Ele também denuncia o que chama de “cultura da sonegação mineral”. “Entre 2017 e 2021, as mineradoras deram um calote de R$ 20 bilhões na Cfem, segundo o TCU (Tribunal de Contas da União). Não há fiscalização: são 39 mil processos para três fiscais. E, como a cobrança é feita por autodeclaração, as empresas interpretam a lei como querem”. Ele cita o exemplo da pelotização do minério de ferro: “A legislação diz que é um bem mineral, mas a empresa diz que virou industrializado e que não precisa pagar. E ninguém contesta”.

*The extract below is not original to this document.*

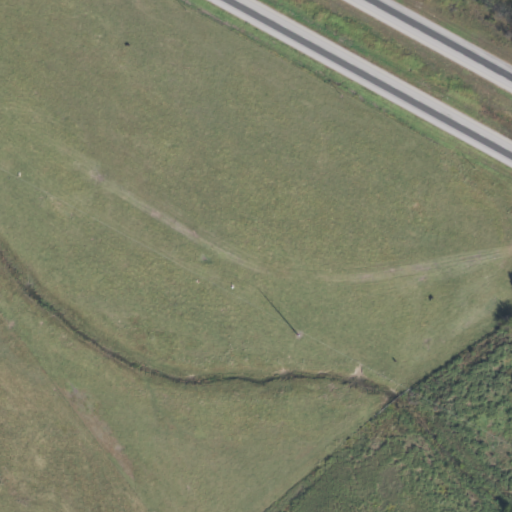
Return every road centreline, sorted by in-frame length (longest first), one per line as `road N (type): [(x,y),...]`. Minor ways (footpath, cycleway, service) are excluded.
road 1 (trunk): [(230,0),(511,155)]
road 2 (trunk): [(511,80),(365,0)]
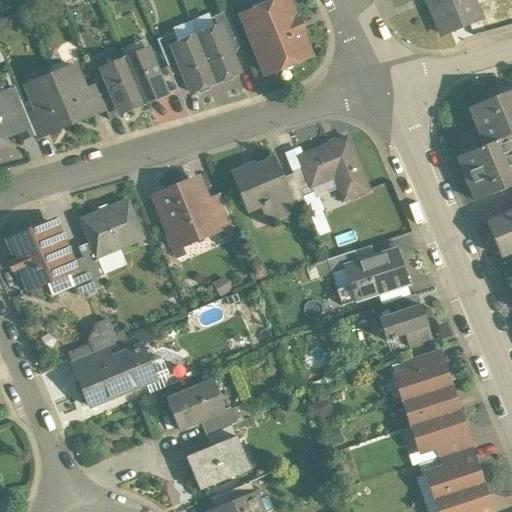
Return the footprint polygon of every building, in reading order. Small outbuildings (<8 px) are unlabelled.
[(428,0),(432,8),(430,9),(440,35),(478,19),(470,0),(428,0)] [(286,1),(260,11),(256,9),(243,14),(242,18),(240,19),(263,75),(265,74),(269,76),(281,71),(283,67),(308,56),(299,34),(302,33),(297,22),(294,23),(286,1)] [(225,13),(214,18),(219,30),(220,30),(231,57),(239,48),(225,13)] [(219,30),(196,39),(214,84),(238,74),(231,57),(220,30),(219,30)] [(168,36),(156,41),(166,67),(170,77),(183,77),(172,49),(173,49),(168,36)] [(173,49),(172,49),(183,77),(190,94),(214,84),(196,39),(173,49)] [(147,50),(123,60),(140,102),(150,98),(151,99),(163,95),(165,94),(156,72),(147,50)] [(123,60),(100,70),(109,92),(118,113),(119,113),(131,108),(131,106),(140,102),(123,60)] [(72,67),(26,87),(37,112),(45,131),(47,130),(89,113),(90,112),(82,92),(83,92),(72,67)] [(166,67),(156,72),(165,94),(163,95),(164,98),(177,92),(170,77),(166,67)] [(83,92),(82,92),(90,112),(89,113),(91,117),(104,111),(98,96),(94,87),(83,92)] [(511,91),(467,110),(483,147),(509,136),(511,134),(511,91)] [(109,92),(98,96),(104,111),(108,121),(121,116),(119,113),(118,113),(109,92)] [(4,96),(0,97),(0,137),(3,136),(5,139),(18,134),(20,133),(9,107),(4,96)] [(19,102),(9,107),(20,133),(18,134),(21,140),(33,135),(25,116),(19,102)] [(45,131),(37,112),(25,116),(33,135),(35,140),(49,135),(47,130),(45,131)] [(483,147),(457,158),(475,202),(511,186),(511,144),(509,136),(483,147)] [(346,138),(298,158),(301,167),(310,187),(334,178),(343,201),(368,191),(346,138)] [(273,160),(254,168),(253,165),(231,174),(242,201),(256,195),(267,222),(294,211),(292,206),(281,180),(273,160)] [(310,187),(301,167),(290,172),(291,175),(301,198),(312,193),(310,187)] [(291,175),(281,180),(292,206),(302,201),(301,198),(291,175)] [(202,202),(193,182),(155,198),(167,227),(171,225),(179,245),(218,229),(206,200),(202,202)] [(218,195),(206,200),(218,229),(230,224),(218,195)] [(126,201),(79,221),(89,243),(95,259),(96,259),(142,239),(126,201)] [(511,212),(485,224),(499,257),(511,251),(511,212)] [(53,222),(5,242),(26,291),(45,283),(51,296),(72,287),(66,274),(73,271),(70,263),(53,222)] [(95,259),(89,243),(77,248),(91,280),(102,275),(96,259),(95,259)] [(357,264),(343,269),(343,270),(354,303),(407,285),(396,251),(357,264)] [(353,252),(325,261),(330,274),(343,270),(343,269),(357,264),(353,252)] [(81,259),(70,263),(73,271),(66,274),(72,287),(76,296),(94,289),(81,259)] [(416,294),(392,302),(396,314),(397,314),(420,306),(416,294)] [(420,306),(397,314),(396,314),(377,320),(385,342),(404,335),(408,348),(431,340),(420,306)] [(107,321),(94,327),(88,340),(93,353),(106,348),(116,343),(107,321)] [(111,359),(74,375),(88,407),(145,384),(139,369),(145,367),(137,349),(141,347),(141,346),(111,359)] [(93,353),(69,363),(74,375),(111,359),(106,348),(93,353)] [(435,351),(405,361),(409,373),(438,363),(435,351)] [(145,367),(139,369),(145,384),(167,375),(161,360),(145,367)] [(409,373),(394,377),(402,403),(449,387),(441,362),(438,363),(409,373)] [(211,382),(165,401),(177,431),(199,422),(224,411),(224,410),(211,382)] [(449,387),(402,403),(410,427),(457,412),(449,387)] [(224,411),(199,422),(205,436),(229,426),(235,424),(228,408),(224,410),(224,411)] [(457,412),(410,427),(419,453),(433,448),(463,438),(465,437),(457,412)] [(229,426),(205,436),(210,448),(234,438),(229,426)] [(210,448),(185,458),(186,459),(189,458),(195,473),(192,474),(199,491),(248,470),(243,472),(230,441),(235,439),(235,438),(234,438),(210,448)] [(463,438),(433,448),(437,459),(467,449),(463,438)] [(467,449),(437,459),(441,470),(470,461),(467,449)] [(441,470),(426,475),(435,500),(481,485),(473,460),(470,461),(441,470)] [(249,483),(209,499),(214,511),(253,495),(249,483)] [(481,485),(435,500),(438,511),(484,511),(487,511),(489,510),(481,485)] [(214,511),(211,511),(261,511),(254,495),(253,495),(214,511)]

O especialista ainda lembra que, além da dimensão econômica, os impactos sociais e ambientais da mineração são frequentemente subestimados. De acordo com ele, estudos revelam, por exemplo, que o custo de vida em cidades mineradoras é significativamente maior do que em municípios de mesmo porte, e que a presença de trabalhadores terceirizados e temporários sobrecarrega os serviços públicos, sem contrapartida proporcional. A complexidade desses efeitos colaterais é agravada pela ausência de políticas públicas robustas para compensações socioeconômicas. “Hoje não há uma legislação que obrigue as empresas a fazer compensações sociais além das ambientais. E as ambientais, muitas vezes, são insuficientes”, critica.

Então, Salvador defende que a mineração funcione como âncora para o desenvolvimento de um ecossistema mais amplo de atividades produtivas – o que chama de visão sistêmica. Segundo ele, a cadeia de suprimentos do setor poderia fomentar uma base industrial diversificada, especialmente nos municípios mineradores. Mas isso não acontece. “Nunca vemos uma listagem aberta de fornecedores para que os municípios possam atrair as empresas. O setor ainda opera como se o entorno fosse irrelevante”, reforça.

Na avaliação do consultor, sem reformulações estruturais – que envolvam uma nova política industrial, uma legislação moderna e o fortalecimento das capacidades locais – a mineração seguirá sendo um setor de riqueza concentrada e de legado frágil. “As cidades mineradoras vivem hoje com muito dinheiro, mas com pouca autonomia. Quando a atividade se encerra, resta uma infraestrutura pesada, custos altos e uma população que não se beneficiou verdadeiramente daquele ciclo de abundância”.

A preocupação aumenta diante das mudanças previstas no sistema tributário nacional. Com a reformulação do modelo de arrecadação, municípios de pequeno porte e alta produção mineral devem perder até 20% da receita. “É o pior dos mundos: uma economia local baseada em um recurso finito, com pouca diversificação e que ainda terá menos recursos no futuro”, alerta. Nesse cenário, conclui Salvador, a única saída viável é articular uma nova mineração – comprometida com o território, com transparência, com redistribuição de riqueza e com um plano de futuro que vá além da lavra.